Box Company of America, LLC v. William V.Bostick was a case in North Carolina state court concerning a noncompete clause that the defendant claimed was overly broad.
Bostick was an employee of CorTek for 13 years before it was purchased by Box Company of America (“Box”). The asset purchase agreement covered all assets of the previous company, which included Bostick’s non-compete agreement. Bostick agreed to continue working at Box and did so for another year before resigning and accepting a job at Box’s competitor, Opus Packaging Group (“Opus”). Counsel for Opus approached Box asking for a waiver of claims in relation to Bostick’s non-compete agreement, asserting that they didn’t intend to breach any non-compete agreement. Box sought to enshrine this in a confirmation letter which it requested Opus and Bostick to sign.

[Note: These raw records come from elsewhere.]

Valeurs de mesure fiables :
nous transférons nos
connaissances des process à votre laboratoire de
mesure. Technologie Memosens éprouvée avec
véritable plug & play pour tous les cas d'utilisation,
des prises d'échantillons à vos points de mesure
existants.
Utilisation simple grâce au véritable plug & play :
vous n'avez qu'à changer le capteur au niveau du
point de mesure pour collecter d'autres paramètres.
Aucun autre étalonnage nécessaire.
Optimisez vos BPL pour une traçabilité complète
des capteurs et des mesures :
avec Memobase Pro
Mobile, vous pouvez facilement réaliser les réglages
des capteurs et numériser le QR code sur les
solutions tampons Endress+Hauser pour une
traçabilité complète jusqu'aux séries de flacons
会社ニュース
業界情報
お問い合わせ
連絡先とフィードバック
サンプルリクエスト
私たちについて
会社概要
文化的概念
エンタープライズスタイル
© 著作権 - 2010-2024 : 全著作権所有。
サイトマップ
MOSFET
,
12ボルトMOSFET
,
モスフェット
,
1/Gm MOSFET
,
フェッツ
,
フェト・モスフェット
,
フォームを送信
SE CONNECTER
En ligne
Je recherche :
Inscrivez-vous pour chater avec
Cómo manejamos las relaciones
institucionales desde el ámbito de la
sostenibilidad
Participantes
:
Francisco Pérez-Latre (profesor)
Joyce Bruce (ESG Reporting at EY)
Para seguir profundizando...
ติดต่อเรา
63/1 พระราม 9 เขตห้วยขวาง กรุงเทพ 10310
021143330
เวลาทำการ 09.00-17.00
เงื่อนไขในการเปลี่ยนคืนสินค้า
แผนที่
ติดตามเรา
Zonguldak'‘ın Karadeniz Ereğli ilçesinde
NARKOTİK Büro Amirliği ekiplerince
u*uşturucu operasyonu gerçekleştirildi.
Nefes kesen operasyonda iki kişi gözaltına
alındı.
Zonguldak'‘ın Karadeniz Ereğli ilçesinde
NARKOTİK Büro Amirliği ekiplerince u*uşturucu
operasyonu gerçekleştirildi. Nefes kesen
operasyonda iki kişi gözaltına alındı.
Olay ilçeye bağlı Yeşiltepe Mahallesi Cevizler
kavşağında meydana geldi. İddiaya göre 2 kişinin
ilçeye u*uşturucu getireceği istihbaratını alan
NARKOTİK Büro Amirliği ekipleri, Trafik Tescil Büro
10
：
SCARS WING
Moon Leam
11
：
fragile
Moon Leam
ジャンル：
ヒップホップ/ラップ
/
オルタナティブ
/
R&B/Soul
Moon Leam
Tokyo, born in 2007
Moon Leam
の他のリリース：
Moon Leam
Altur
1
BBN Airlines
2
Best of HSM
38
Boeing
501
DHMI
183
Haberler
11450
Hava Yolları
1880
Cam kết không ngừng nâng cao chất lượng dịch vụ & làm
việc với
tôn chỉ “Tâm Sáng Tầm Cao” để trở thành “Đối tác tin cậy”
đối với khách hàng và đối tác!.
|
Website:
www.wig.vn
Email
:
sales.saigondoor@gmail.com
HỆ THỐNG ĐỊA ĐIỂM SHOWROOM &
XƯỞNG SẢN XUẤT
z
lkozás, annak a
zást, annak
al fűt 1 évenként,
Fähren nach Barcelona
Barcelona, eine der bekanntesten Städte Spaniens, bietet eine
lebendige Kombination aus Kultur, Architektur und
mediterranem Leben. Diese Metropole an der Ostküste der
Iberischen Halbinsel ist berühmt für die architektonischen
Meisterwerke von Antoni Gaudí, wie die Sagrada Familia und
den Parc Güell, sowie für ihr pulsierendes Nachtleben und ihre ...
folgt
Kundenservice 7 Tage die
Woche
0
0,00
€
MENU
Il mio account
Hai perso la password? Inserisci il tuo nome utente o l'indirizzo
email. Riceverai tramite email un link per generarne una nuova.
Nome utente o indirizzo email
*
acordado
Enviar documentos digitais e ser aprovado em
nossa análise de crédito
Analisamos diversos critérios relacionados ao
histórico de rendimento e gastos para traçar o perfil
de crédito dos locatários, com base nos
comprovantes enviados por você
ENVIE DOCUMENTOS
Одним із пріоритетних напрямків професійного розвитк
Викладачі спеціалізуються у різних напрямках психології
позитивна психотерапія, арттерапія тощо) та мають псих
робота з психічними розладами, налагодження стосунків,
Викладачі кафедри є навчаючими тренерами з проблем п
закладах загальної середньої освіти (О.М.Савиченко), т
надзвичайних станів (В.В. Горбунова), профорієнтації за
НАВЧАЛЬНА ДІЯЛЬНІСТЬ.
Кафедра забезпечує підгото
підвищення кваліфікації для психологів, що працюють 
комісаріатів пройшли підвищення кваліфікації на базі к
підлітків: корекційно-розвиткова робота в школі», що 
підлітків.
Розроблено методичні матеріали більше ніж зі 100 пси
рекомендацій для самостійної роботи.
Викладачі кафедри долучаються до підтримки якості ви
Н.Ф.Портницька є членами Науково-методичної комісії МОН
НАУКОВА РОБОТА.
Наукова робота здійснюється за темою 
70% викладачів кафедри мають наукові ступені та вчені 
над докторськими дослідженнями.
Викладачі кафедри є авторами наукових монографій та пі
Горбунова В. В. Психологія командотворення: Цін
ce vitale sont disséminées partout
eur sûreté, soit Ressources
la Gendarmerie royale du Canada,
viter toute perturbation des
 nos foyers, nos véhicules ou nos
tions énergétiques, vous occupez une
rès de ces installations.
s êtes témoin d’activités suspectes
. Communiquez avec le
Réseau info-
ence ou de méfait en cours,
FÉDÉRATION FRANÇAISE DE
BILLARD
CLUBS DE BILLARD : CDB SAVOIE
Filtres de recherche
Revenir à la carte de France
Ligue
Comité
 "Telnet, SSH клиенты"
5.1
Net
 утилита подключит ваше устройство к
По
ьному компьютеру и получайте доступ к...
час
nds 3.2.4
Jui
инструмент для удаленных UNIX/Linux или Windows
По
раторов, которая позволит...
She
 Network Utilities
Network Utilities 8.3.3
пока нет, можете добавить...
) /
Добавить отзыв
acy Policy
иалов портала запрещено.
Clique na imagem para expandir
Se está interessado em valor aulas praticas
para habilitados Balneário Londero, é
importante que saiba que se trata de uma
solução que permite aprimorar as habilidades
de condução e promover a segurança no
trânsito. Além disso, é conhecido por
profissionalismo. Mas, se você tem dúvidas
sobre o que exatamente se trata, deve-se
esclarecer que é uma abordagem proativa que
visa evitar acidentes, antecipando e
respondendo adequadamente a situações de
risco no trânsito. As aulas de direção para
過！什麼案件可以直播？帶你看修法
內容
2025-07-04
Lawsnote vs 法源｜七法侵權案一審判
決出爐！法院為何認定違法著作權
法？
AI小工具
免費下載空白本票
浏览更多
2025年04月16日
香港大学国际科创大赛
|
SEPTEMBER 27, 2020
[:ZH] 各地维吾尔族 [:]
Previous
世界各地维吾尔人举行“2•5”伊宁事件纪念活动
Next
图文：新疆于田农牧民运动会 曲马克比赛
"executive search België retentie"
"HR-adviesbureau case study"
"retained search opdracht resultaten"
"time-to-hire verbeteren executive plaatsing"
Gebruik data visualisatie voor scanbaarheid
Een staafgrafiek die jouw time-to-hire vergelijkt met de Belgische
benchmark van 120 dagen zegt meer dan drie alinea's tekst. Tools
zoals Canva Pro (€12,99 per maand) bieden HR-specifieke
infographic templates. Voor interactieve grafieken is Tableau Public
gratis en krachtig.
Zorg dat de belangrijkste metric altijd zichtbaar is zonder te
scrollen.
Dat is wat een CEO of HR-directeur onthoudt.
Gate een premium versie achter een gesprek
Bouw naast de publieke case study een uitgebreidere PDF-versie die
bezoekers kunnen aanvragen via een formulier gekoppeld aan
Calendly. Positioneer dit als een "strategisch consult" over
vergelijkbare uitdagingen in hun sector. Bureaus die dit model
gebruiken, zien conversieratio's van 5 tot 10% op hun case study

When Opus’s representative and Bostick declined to sign the document, Box investigated Bostick’s new employment, obtaining photographs of its former clients’ products on display at Opus. It subsequently alleged that Bostick had successfully poached some of Box’s customers. Box subsequently sued Bostick for breach of contract, quantum meruit/implied contract, fraud, misappropriation of trade secrets, and unfair and deceptive trade practices. Here, the court addressed a motion to dismiss brought by Bostick.
In its analysis, the court found that CorTek’s original non-compete agreement was overly broad. Its provisions restricted defendant from owning an interest in, or being employed by, any business that competed with Box/CorTek within a 300-mile radius of the company’s location in Alamance County, North Carolina. For example, if taken at face value, it prevented defendant from participating in a mutual fund that included any firm that competed with Box — or working in any capacity for a company that was related to the packaging industry.
The North Carolina court found these clauses ran contrary to other North Carolina cases holding that claims of this kind were too broad. The court specifically noted a decision in which the restrictive covenant sought to prevent an employee from even working as a custodian for an entity that provided services in the same industry. Secondly, the court said an agreement that restricts an employee’s ability to own an interest in any business of a certain industry is unenforceable.
The plaintiff then asked the court to consider some documents outside of the contract, pursuant to the parole evidence rule. Box also claimed that despite the wording of the agreement, all parties knew it was essentially intended only to prevent Bostick from obtaining a similar employment position with a direct competitor. The court declined Box’s request to consider such extrinsic evidence because the contract was not ambiguous (so, to some extent, the plaintiff was hoisted on its own petard). The court said that such over-breadth prevented it from being enforceable.
The plaintiff’s complaint had also asked the court to “blue pencil” (delete) any provisions that were unenforceable. The court said the blue pencil rule does not allow the court to rewrite an otherwise unenforceable non-compete agreement because it would result in a materially different contract. So the breach of contract claim based on the non-compete agreement was dismissed with prejudice.
Box also claimed that there was a breach of confidentiality — despite the absence of any confidentiality agreement. A confidentiality agreement would have needed to indicate enough specificity so that the employee could understand what they were alleged to have breached.
Plaintiff also threw in some “kitchen sink” attempts to resurrect its claim, like implied covenant of good faith and fair dealing. The court rejected these attempts because there could be no breach of good faith or a breach of an implied contract when there was an enforceable contract — although not enforceable in all the ways the plaintiff had wanted.
Box also failed to allege how defendant actually misappropriated any trade secrets. It simply alleged that defendant must have misappropriated them because of the products it photographed at Opus’s location. It didn’t allege any specificity showing how the defendant accessed, disclosed, or even used the alleged trade secrets.
Plaintiff then (rather desperately) tried to assert that defendant committed fraud by affirming that he would stay employed at Box when it bought CorTek, but the court said an alleged unfulfilled promise could not be the basis for fraud — rather, that would be a breach of contract claim.
In this case, CorTek may have used an off-the-shelf agreement, which featured important-sounding provisions in them, many of which turned out to be unenforceable. Instead of a document that covered everything, they ended up with something that covered nothing. A former employer can’t quash competition with a contract that unreasonably prevents someone from being able to make a living. The beter thing that Box could have done was a non-solicitation agreement, which is much more limited in scope. (“Thou shall not take my clients with whom you worked while working here.”)
And in an age where AI-written contracts are going to be all the rage, customization will continue to be important.